On January 18, the August Wilson Center will host a special screening event for STEP, a new documentary about a group of girls and the transformative role dance plays in their lives. The event is presented by local activist Felicity Williams, Esq., Gwen’s Girls, the Black Girls Equity Alliance, and the See the Best in Me initiative.
Director Amanda Lipitz captures the true-life story of a girls’ high-school step team against the background of the heart of Baltimore. These young women learn to laugh, love and thrive – on and off the stage – even when the world seems to work against them. Empowered by their teachers, teammates, counselors, coaches, and families, they chase their ultimate dreams: to win a step championship and to be accepted into college. This all-female school is reshaping the futures of its students’ lives by making it their goal to have every member of their senior class accepted to and graduate from college, many of whom will be the first in their family to do so. Deeply insightful and emotionally inspiring, STEP embodies the true meaning of sisterhood through a story of courageous young women worth cheering for. [Synopsis courtesy of Fox Searchlight Pictures]
The event includes a post-screening panel of young Black women in Allegheny County discussing their journey through the education system, the path to higher education, and the support they and other Black girls need in our region.

··········

**Exercises:**
a) Condense the paragraph of the screening announcement that begins "Director Amanda Lipitz captures" into a short bulleted list of its main facts.
b) Carry on with the STEP screening announcement, starting right after its last sentence.

**Data excerpts:**
··········

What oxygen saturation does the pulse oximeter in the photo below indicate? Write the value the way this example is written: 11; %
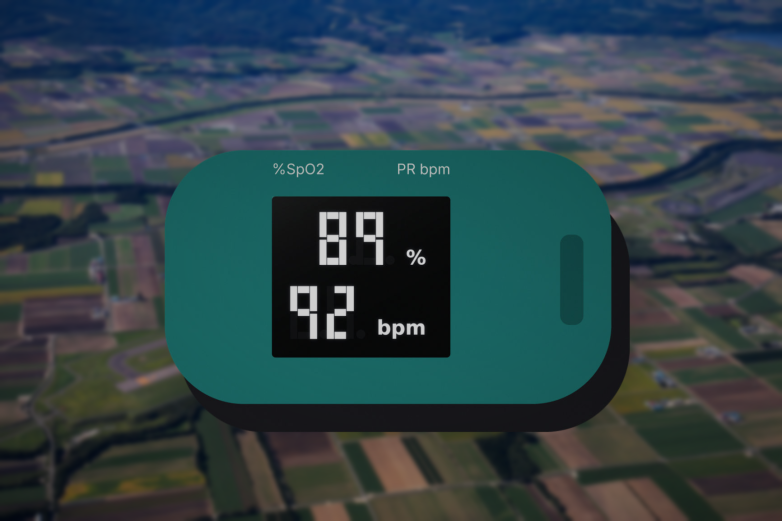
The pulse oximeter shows 89; %
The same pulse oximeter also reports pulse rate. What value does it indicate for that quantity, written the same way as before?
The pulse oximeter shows 92; bpm
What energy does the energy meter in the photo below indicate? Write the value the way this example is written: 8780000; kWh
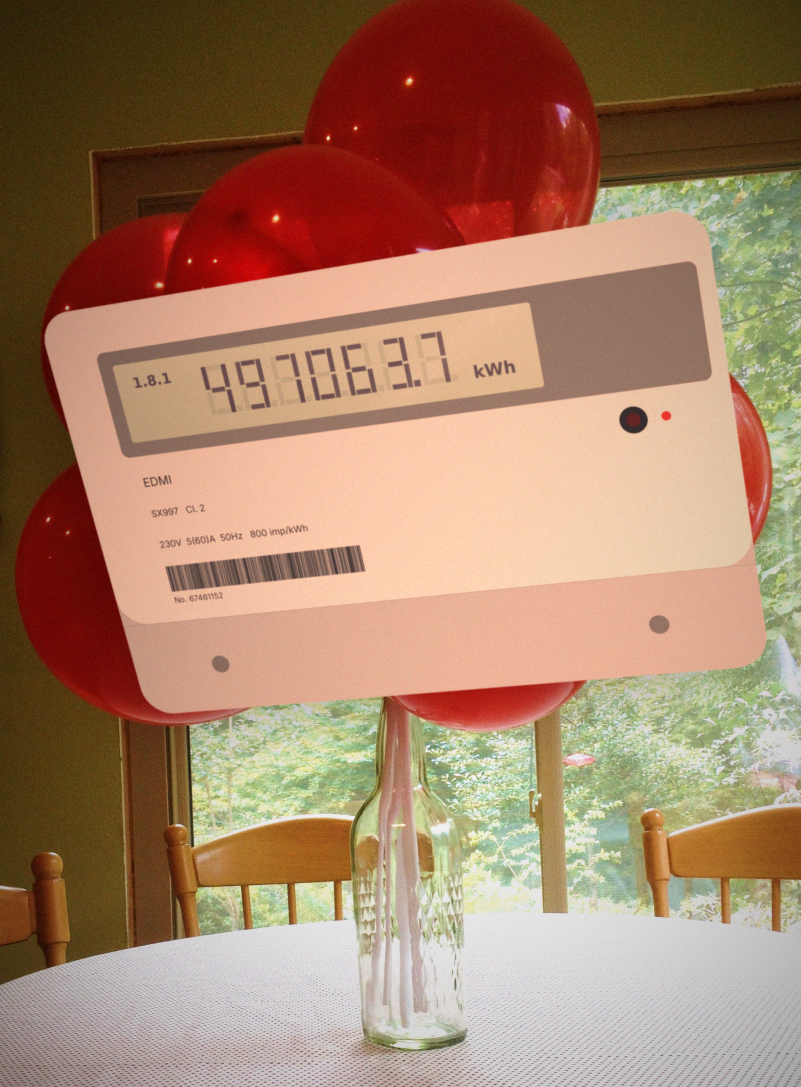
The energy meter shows 497063.7; kWh
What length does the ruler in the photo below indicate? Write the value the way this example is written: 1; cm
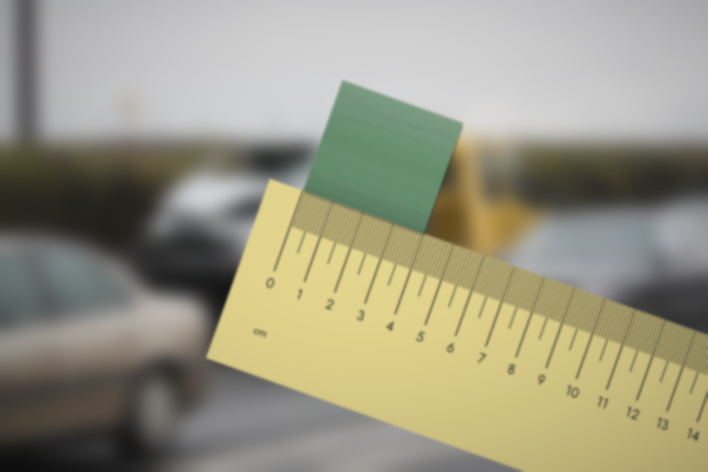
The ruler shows 4; cm
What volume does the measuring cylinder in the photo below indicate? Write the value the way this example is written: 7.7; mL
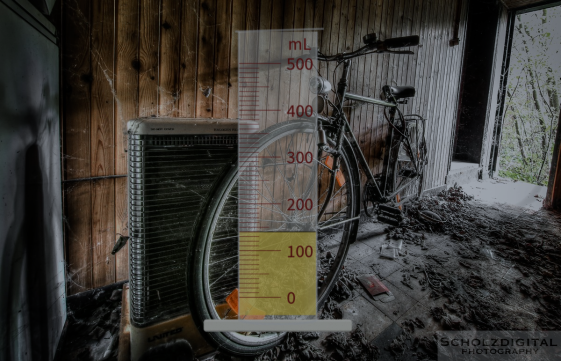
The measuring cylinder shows 140; mL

··········

**Task-by-task outputs:**
a)
- Amanda Lipitz directed STEP, which tells the true story of a girls' high-school step team in the heart of Baltimore.
- The young women learn to laugh, love and thrive on and off the stage, even when the world seems to work against them.
- With support from teachers, teammates, counselors, coaches and families, they aim to win a step championship and to get into college.
- Their all-female school wants every member of the senior class accepted to and graduated from college, and many will be the first in their families to do so.
- The film portrays sisterhood through the story of courageous young women.
- The synopsis comes from Fox Searchlight Pictures.

b)
The STEP screening and panel begins at 5:30 p.m. with food, followed by the screening and panel from 6:30–8:30 p.m. The film is rated PG and will have closed captioning. Register for free at Eventbrite.
Alphabet City will play host to the 9th International African Film Festival. Produced by the Sembène Film & Arts Festival, the event will showcase seven films from five countries that cover a variety of important cultural, social and political issues and perspectives in the African Diaspora. The selections include powerful narrative works about the Black experience, profiles of influential musicians, and award-winning documentaries. See below for screenings and details:
But Then, She’s Betty Carter (1980, USA)
An unforgettable portrait of legendary vocalist Betty Carter, one of the greatest living exponents of jazz. Uncompromised by commercialism throughout her long career, she has forged alternative criteria for success—including founding her own recording company and raising her two sons as a single parent.
Black Girl (1966, Sénégal/France)
A young Senegalese woman who moves to France to work for a wealthy white family finds that life in their small apartment becomes a prison, both figuratively and literally. Black Girl is a harrowing human drama as well as a radical political statement—and one of the essential films of the 1960s.
Rahsaan Roland Kirk: The Case Of The Three Sided Dream (2014, USA)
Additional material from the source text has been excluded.